Not sure where to start with this question, but I would like some advice specifically about the final piece of the shot. I've built my routine out to be a 3 step process:
1. DRAW -  in which the arrow is brought to my face, all reference points are met, and I ensure my shoulder blades are pulling down and together. I get nice bone on bone alignment, and my upper body turns into a single unit that moves as a whole.
2. AIM -  pretty simple really, I look at the spot I want to hit while maintaining back tension, until everything gets really steady and still.
3. PULL (AKA the Problem)- While I'm a Joel Turner fanboy, I don't do well with psychotriggers, so this step messes with me. Some days I slip into this weird daze where I am gently expanding and the shot flies great. I also know from experience my shot collapses if I don't have some focus on my back tension in this step. But a lot of the time I either get hung up on pulling, and my fingers get really grippy on the string, or I overpower this piece, and throw my whole body alignment off by the violence of the release. Obviously this doesn't lend itself to repeatable accuracy.
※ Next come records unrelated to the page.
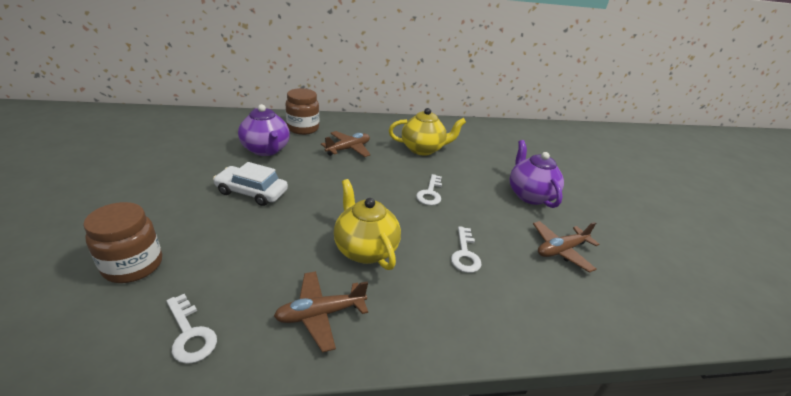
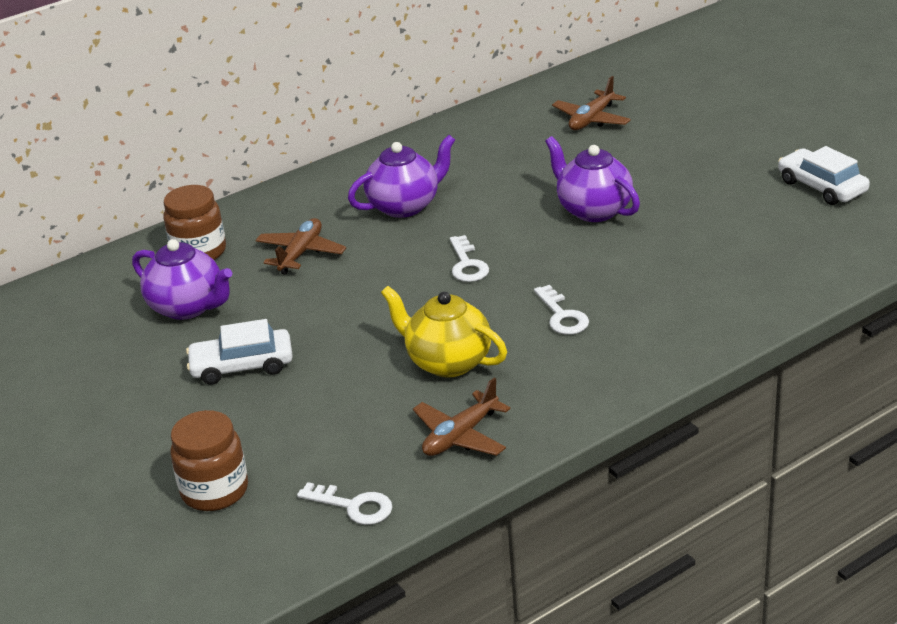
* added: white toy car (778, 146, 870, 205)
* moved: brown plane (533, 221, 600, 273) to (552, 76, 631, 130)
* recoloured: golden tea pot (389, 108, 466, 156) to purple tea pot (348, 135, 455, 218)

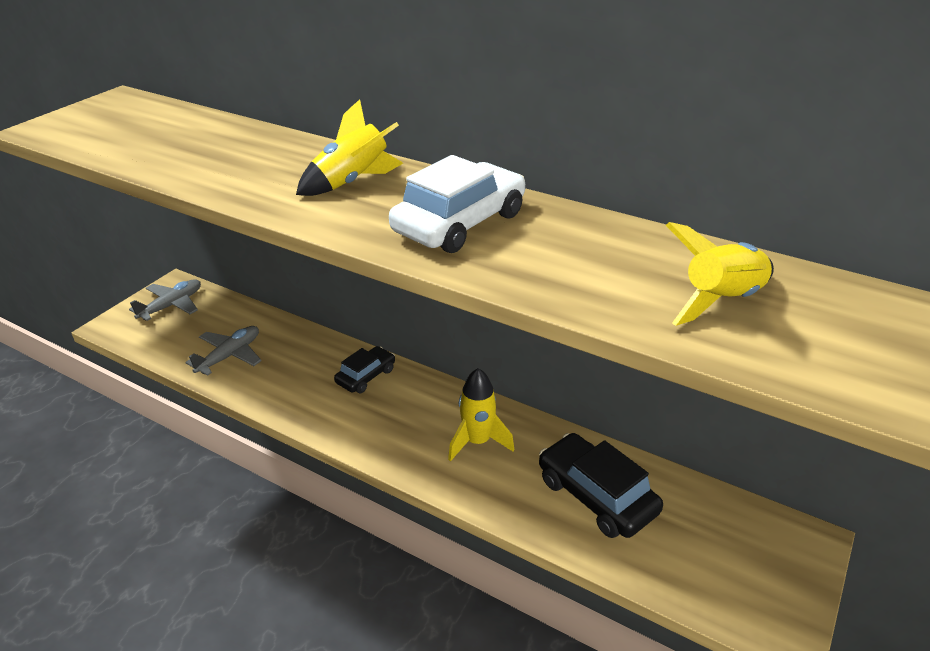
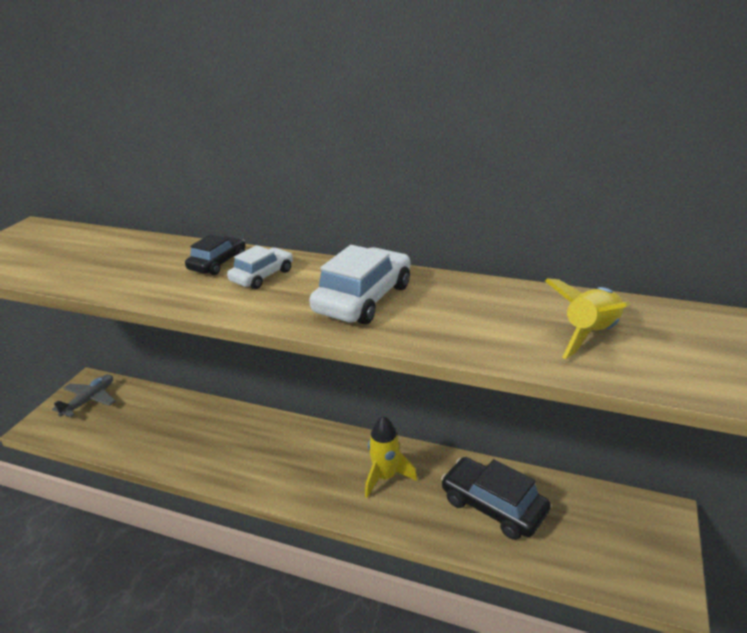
* removed: grey plane (185, 326, 261, 376)
* moved: ebony toy car (334, 346, 395, 393) to (185, 234, 246, 275)
* replaced: golden toy rocket (296, 99, 403, 196) to white toy car (227, 245, 293, 289)

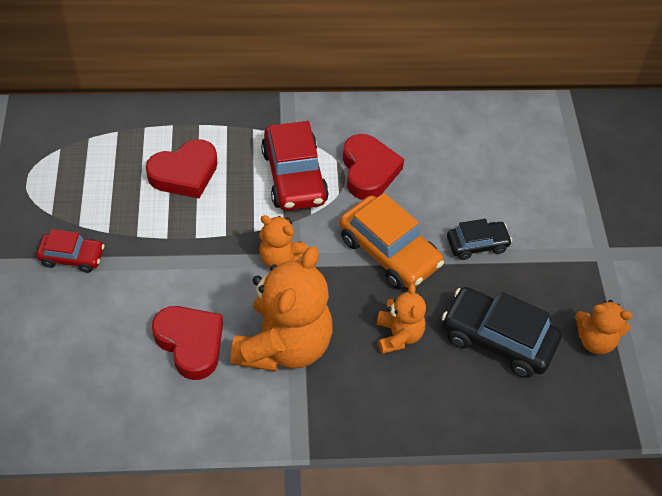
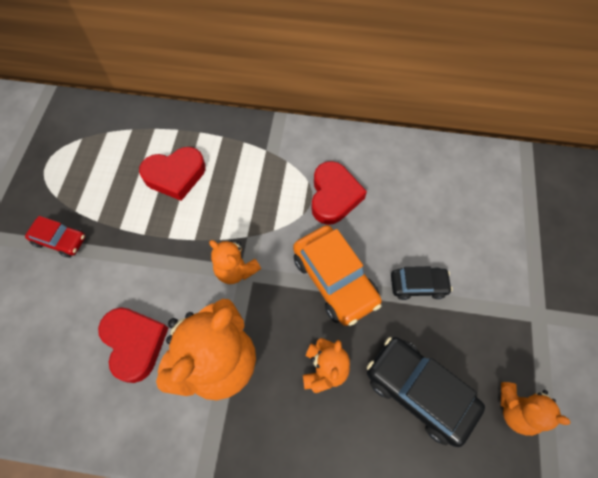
* removed: crimson toy car (261, 121, 329, 211)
The best shooters I know on here don't use a psychotrigger, but they have this expansion/shot triggering thing down. I can't figure out the missing mental/physical piece to get over this hump. I just don't quite understand it. If I think too hard about pulling/triggering the shot I wind up plucking the string. If I don't think about it, and just make my aim really good, I start to collapse over time. In short, sometimes I collapse, sometimes I overpower the shot, and sometimes I overthink the pulling piece and pluck the string. Oh, and sometimes I hit a smooth groove where I shoot lights out.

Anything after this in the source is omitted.